Activity - Output, exactly as written, the lines below starting at the line containing "the distinct differences" and ending at the line containing "The other one, the, another". Drop the pictures and keep both end lines.

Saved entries
■ ■ ■ ■

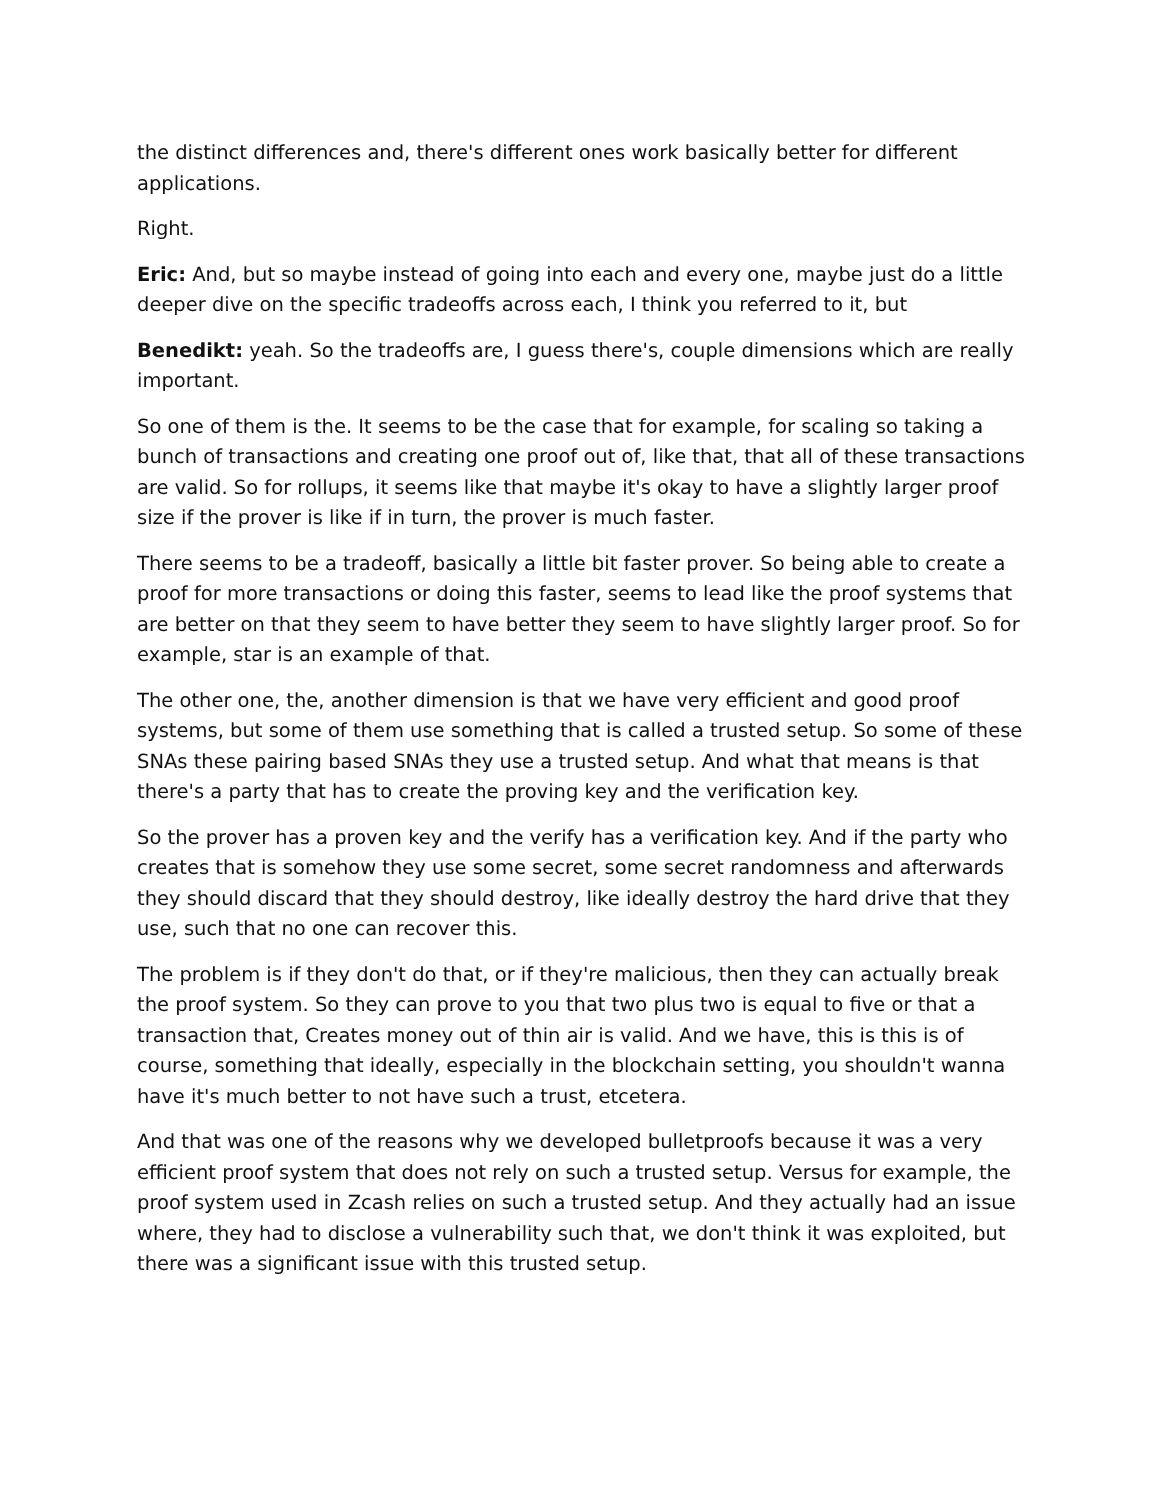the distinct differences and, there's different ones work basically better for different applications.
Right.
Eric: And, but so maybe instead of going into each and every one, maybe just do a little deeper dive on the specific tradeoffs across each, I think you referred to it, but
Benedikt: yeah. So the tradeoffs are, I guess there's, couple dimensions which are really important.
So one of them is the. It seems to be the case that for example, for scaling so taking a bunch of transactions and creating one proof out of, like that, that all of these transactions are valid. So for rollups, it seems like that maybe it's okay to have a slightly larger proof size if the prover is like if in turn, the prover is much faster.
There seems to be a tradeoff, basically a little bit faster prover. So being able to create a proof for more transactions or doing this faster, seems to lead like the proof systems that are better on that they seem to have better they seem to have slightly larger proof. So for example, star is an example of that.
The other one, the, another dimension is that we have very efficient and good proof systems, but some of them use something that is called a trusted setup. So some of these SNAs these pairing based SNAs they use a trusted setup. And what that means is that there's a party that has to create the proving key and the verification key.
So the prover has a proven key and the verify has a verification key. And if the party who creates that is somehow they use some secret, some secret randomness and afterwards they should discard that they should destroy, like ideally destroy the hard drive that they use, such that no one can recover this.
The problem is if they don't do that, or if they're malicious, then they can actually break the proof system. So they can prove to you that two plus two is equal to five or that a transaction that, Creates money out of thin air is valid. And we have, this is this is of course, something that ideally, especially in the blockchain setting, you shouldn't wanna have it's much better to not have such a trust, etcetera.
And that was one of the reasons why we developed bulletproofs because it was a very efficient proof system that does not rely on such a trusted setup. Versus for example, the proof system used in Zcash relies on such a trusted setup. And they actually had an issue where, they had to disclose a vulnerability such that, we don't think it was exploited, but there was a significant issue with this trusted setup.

■ ■ ■ ■

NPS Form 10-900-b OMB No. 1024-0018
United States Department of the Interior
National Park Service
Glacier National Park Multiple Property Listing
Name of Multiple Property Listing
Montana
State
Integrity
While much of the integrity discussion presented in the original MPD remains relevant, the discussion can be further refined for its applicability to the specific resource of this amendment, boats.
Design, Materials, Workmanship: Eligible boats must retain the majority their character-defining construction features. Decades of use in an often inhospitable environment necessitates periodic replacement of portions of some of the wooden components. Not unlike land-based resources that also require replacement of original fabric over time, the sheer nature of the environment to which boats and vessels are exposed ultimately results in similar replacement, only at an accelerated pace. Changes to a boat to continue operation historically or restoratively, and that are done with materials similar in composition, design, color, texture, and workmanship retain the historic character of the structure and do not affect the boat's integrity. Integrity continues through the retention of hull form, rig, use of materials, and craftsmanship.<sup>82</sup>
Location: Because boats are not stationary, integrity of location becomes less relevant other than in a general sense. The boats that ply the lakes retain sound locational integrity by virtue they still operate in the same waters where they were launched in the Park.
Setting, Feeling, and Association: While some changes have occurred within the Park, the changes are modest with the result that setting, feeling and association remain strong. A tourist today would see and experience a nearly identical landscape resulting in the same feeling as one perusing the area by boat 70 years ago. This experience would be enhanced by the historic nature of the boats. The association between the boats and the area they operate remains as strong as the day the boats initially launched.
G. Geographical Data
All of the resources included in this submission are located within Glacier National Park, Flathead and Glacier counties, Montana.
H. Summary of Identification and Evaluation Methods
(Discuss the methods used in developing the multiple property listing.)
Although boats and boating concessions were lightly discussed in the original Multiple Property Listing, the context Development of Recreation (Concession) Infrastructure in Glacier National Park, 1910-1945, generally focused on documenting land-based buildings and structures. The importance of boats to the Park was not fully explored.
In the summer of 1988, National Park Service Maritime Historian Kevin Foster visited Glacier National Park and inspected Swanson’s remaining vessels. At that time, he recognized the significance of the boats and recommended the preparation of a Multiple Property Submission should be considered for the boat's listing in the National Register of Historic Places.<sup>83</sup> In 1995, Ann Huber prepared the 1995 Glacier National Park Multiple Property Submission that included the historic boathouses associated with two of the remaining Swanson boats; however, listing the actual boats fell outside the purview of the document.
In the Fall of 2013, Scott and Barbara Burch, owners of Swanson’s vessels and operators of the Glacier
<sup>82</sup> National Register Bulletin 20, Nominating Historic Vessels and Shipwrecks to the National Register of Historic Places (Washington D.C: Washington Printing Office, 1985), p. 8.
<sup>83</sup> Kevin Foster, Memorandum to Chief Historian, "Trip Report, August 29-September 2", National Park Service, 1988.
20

■ ■ ■ ■

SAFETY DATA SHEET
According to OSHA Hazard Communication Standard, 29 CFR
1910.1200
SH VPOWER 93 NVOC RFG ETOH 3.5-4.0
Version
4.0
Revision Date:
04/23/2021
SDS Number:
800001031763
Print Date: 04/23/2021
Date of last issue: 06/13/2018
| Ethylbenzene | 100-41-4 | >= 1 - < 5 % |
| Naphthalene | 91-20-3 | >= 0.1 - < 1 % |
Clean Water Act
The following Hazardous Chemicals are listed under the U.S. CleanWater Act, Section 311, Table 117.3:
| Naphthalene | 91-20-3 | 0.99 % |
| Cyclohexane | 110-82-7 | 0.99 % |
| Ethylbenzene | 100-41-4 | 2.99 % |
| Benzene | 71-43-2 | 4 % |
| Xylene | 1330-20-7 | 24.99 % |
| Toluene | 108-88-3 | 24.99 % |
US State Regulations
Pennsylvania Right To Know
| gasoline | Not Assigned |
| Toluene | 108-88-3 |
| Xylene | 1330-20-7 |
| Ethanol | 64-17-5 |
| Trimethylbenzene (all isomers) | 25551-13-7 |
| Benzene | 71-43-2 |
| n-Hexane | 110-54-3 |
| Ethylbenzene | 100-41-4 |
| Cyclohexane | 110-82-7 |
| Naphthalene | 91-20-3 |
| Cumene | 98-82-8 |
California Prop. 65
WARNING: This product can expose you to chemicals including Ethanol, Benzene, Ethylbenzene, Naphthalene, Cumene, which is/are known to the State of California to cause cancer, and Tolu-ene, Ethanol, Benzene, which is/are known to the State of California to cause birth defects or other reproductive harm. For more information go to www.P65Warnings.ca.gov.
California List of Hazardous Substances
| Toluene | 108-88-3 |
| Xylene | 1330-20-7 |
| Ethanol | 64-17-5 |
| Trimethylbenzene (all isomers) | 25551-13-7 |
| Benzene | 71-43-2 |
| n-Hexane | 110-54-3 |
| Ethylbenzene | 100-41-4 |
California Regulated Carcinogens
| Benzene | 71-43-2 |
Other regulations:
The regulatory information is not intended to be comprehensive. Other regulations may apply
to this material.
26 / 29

■ ■ ■ ■

Output of the task -
the distinct differences and, there's different ones work basically better for different applications.
Right.
Eric: And, but so maybe instead of going into each and every one, maybe just do a little deeper dive on the specific tradeoffs across each, I think you referred to it, but
Benedikt: yeah. So the tradeoffs are, I guess there's, couple dimensions which are really important.
So one of them is the. It seems to be the case that for example, for scaling so taking a bunch of transactions and creating one proof out of, like that, that all of these transactions are valid. So for rollups, it seems like that maybe it's okay to have a slightly larger proof size if the prover is like if in turn, the prover is much faster.
There seems to be a tradeoff, basically a little bit faster prover. So being able to create a proof for more transactions or doing this faster, seems to lead like the proof systems that are better on that they seem to have better they seem to have slightly larger proof. So for example, star is an example of that.
The other one, the, another dimension is that we have very efficient and good proof systems, but some of them use something that is called a trusted setup. So some of these SNAs these pairing based SNAs they use a trusted setup. And what that means is that there's a party that has to create the proving key and the verification key.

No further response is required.